09 Novembre 2014

San Leonardo Confessore (Linarolo), 09 Novembre 2014

Carissimi Parrocchiani,

 dopo aver riferito circa il contesto, entriamo ora direttamente nella vicenda di Mosè: al capitolo 2 del libro dell’Esodo troviamo il racconto della sua nascita. Inizia dicendo che un uomo della famiglia di Levi andò a prendere in moglie una discendente di Levi e che la donna concepì e partorì un figlio; vide che era bello e lo tenne nascosto per tre mesi (Es 2,1-2).

La nascita di Mosè avviene nel momento in cui, a motivo della decisione del faraone, è scoppiata una vera tragedia per i figli di Israele: Ogni maschio che nascerà agli ebrei, lo getterete nel Nilo, così si legge in Es 1,22. Questo spiega il particolare del nascondimento del bambino. Protagonisti di questa nascita ‘trasgressiva’ dell’ordine del faraone sono dei personaggi umili, anonimi, genericamente qualificati come un uomo della famiglia di Levi e una discendente di Levi: sono persone che non si lasciano intimidire dal dettato del faraone e, dalla loro unione, nasce un figlio.

Interessante, la precisazione sulla bellezza del bambino: era bello, così come ‘belle’ sono qualificate nel libro della Genesi tutte le creature uscite dalla mano di Dio nel momento della creazione. Questa nota sulla bellezza che rimanda all’inizio della creazione sembra voler dire che con questo bambino Dio sta avviando qualcosa di nuovo che somiglia all’originaria opera creativa. E, in effetti, sarà proprio così. Attraverso di lui Dio verrà plasmando il suo popolo, Israele. Dunque, Dio ancora una volta – come già ai tempi di Noè – interviene per ridonare ordine e luce ad umanità che rischia sempre di lasciarsi confondere dalle tenebre del male.

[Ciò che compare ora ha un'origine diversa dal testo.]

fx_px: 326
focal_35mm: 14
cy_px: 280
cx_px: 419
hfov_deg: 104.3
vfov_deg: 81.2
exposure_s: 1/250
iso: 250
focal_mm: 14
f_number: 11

Ma ecco che cosa accade. La donna non potendo tenerlo nascosto più oltre, prese per lui un cestello di papiro, lo spalmò di bitume e di pece, vi adagiò il bambino e lo depose fra i giunchi sulla riva del Nilo, mentre la sorella del bambino si pose a osservare da lontano che cosa gli sarebbe accaduto (Es 2,3-4).

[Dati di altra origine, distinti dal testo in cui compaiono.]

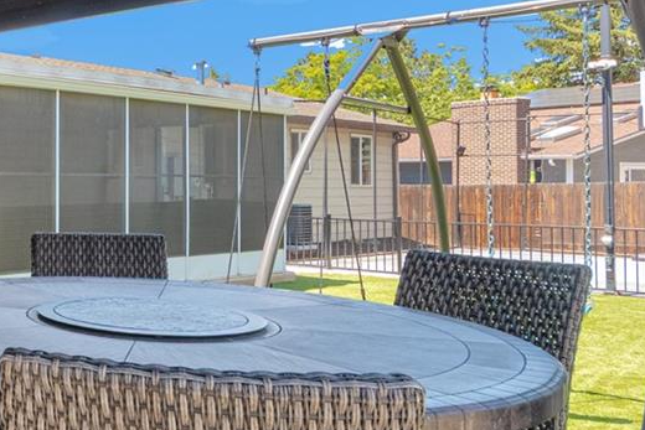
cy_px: 183
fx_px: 717
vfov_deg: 33.4
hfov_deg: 37.2
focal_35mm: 40
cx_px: -124
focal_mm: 9
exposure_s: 1/100
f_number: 8
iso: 320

Sopraggiunge proprio in quel frangente la figlia del faraone che scendeva al Nilo per fare il bagno: vede la cesta, l’apre, trova il bambino, si rende conto che è un bambino degli ebrei (Es 2,6), si commuove e decide di prendersene cura affidandolo ad una nutrice. A questo punto, si fa avanti la sorella del bambino che chiede alla figlia del faraone se deve chiamare una nutrice tra le donne ebree, perché allatti per lei il bambino. La risposta è positiva e il bambino – ironia della sorte – viene affidato proprio alla madre. Così, una volta svezzato, Mosè – questo è il nome che la figlia del faraone aveva voluto dare al bambino per ricordare che ella lo aveva salvato dalle acque – viene portato a corte, dove cresce sotto la protezione della figlia del faraone che lo considera come un proprio figlio.

Questo è il singolare inizio della vicenda di Mosè sul quale è utile fare qualche considerazione. Ma rimandiamo alla prossima volta.